> [EXERCISE PROMPT] What is needed here is an exact repetition of the records below, beginning at the line that has "wanted to make the game feel native to the" and stopping after the line that has "Leveraging AI for".

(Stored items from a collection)
►

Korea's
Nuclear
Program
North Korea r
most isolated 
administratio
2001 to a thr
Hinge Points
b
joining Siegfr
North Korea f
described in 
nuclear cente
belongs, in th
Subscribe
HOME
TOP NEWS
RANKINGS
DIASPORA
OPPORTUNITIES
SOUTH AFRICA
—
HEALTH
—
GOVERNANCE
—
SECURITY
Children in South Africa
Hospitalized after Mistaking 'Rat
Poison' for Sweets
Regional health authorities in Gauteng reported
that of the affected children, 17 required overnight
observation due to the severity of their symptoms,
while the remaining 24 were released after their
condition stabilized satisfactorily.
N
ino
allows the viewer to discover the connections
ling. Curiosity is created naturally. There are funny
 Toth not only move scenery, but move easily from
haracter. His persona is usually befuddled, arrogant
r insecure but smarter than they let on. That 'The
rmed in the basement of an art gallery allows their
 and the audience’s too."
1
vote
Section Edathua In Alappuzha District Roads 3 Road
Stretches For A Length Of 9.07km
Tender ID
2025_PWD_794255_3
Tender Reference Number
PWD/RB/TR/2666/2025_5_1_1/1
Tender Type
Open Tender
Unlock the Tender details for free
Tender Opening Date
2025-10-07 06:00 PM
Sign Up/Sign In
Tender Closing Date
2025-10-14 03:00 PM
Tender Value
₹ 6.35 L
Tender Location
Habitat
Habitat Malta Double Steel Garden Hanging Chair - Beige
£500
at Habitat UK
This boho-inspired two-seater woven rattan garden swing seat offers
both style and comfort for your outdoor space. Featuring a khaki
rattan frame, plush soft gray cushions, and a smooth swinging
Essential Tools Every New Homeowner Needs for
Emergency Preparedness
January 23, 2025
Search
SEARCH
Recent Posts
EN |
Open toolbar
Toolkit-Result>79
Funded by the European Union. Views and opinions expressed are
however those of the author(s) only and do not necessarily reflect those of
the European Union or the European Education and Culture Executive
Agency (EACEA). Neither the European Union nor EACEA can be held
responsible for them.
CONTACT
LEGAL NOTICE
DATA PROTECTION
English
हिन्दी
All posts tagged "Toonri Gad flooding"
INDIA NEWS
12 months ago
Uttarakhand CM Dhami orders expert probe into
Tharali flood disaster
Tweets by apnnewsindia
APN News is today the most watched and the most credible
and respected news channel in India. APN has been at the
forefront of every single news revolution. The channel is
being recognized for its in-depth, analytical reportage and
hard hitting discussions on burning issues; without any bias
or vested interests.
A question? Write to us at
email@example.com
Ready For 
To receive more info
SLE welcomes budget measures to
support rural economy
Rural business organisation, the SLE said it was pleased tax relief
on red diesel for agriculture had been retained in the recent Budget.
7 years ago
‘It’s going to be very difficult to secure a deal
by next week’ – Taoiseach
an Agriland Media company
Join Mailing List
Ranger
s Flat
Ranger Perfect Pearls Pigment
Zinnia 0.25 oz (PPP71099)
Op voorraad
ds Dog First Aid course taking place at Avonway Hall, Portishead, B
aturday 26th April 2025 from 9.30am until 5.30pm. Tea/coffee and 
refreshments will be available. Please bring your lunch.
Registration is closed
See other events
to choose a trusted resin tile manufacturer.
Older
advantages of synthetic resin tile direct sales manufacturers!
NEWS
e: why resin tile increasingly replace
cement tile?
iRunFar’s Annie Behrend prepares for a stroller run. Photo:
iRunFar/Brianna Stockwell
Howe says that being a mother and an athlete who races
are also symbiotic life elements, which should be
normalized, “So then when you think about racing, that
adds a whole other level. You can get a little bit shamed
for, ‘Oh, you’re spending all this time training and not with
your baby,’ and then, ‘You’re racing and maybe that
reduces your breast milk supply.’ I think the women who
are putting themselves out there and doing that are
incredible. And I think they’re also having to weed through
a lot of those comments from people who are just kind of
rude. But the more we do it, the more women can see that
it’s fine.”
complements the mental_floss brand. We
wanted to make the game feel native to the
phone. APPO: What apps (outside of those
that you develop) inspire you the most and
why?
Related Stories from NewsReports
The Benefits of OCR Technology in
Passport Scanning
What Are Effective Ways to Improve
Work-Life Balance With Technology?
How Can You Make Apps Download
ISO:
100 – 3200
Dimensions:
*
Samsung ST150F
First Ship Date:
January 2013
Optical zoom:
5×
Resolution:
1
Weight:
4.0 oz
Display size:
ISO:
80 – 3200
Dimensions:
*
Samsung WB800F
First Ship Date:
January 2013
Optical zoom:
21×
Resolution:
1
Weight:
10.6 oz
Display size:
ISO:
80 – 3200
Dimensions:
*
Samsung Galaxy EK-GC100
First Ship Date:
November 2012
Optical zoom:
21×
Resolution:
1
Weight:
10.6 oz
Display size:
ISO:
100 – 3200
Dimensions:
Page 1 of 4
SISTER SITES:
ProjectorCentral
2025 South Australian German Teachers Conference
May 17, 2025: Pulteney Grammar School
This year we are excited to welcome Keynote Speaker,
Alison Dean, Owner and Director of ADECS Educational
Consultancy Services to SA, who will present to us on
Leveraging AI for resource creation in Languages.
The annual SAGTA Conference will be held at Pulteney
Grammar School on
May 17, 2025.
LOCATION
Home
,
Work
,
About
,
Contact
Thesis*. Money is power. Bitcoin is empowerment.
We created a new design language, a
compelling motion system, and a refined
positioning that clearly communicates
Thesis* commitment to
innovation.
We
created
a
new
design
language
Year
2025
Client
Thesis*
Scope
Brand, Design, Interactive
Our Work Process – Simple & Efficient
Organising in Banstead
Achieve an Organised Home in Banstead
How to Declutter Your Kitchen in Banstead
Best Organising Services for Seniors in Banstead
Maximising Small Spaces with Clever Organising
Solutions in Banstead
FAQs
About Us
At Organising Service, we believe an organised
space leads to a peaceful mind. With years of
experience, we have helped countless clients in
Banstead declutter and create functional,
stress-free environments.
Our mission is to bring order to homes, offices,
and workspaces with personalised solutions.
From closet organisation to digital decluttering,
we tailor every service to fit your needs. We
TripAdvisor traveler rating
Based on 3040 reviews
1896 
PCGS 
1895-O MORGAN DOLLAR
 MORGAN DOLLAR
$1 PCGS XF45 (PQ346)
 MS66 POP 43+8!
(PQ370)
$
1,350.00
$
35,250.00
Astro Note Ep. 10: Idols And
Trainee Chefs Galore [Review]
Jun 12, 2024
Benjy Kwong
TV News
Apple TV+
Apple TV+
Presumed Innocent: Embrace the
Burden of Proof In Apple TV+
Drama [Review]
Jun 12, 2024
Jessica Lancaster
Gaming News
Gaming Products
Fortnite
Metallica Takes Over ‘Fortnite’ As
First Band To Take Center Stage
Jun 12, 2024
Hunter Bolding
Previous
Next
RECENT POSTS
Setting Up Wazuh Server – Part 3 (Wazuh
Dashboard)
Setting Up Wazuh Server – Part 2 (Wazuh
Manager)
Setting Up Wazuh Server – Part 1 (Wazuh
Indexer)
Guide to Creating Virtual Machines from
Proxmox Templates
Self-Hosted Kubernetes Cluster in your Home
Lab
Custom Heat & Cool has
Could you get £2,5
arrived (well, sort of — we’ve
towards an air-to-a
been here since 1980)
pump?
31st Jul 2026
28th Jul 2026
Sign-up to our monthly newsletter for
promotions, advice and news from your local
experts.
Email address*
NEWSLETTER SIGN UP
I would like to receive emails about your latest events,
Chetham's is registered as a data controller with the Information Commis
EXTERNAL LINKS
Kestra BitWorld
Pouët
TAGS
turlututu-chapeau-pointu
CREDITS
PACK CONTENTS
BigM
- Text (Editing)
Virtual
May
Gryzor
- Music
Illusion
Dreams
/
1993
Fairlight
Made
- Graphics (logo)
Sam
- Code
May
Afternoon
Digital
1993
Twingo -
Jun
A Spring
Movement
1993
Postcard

◄

> [EXERCISE RESPONSE]
wanted to make the game feel native to the
phone. APPO: What apps (outside of those
that you develop) inspire you the most and
why?
Related Stories from NewsReports
The Benefits of OCR Technology in
Passport Scanning
What Are Effective Ways to Improve
Work-Life Balance With Technology?
How Can You Make Apps Download
ISO:
100 – 3200
Dimensions:
*
Samsung ST150F
First Ship Date:
January 2013
Optical zoom:
5×
Resolution:
1
Weight:
4.0 oz
Display size:
ISO:
80 – 3200
Dimensions:
*
Samsung WB800F
First Ship Date:
January 2013
Optical zoom:
21×
Resolution:
1
Weight:
10.6 oz
Display size:
ISO:
80 – 3200
Dimensions:
*
Samsung Galaxy EK-GC100
First Ship Date:
November 2012
Optical zoom:
21×
Resolution:
1
Weight:
10.6 oz
Display size:
ISO:
100 – 3200
Dimensions:
Page 1 of 4
SISTER SITES:
ProjectorCentral
2025 South Australian German Teachers Conference
May 17, 2025: Pulteney Grammar School
This year we are excited to welcome Keynote Speaker,
Alison Dean, Owner and Director of ADECS Educational
Consultancy Services to SA, who will present to us on
Leveraging AI for resource creation in Languages.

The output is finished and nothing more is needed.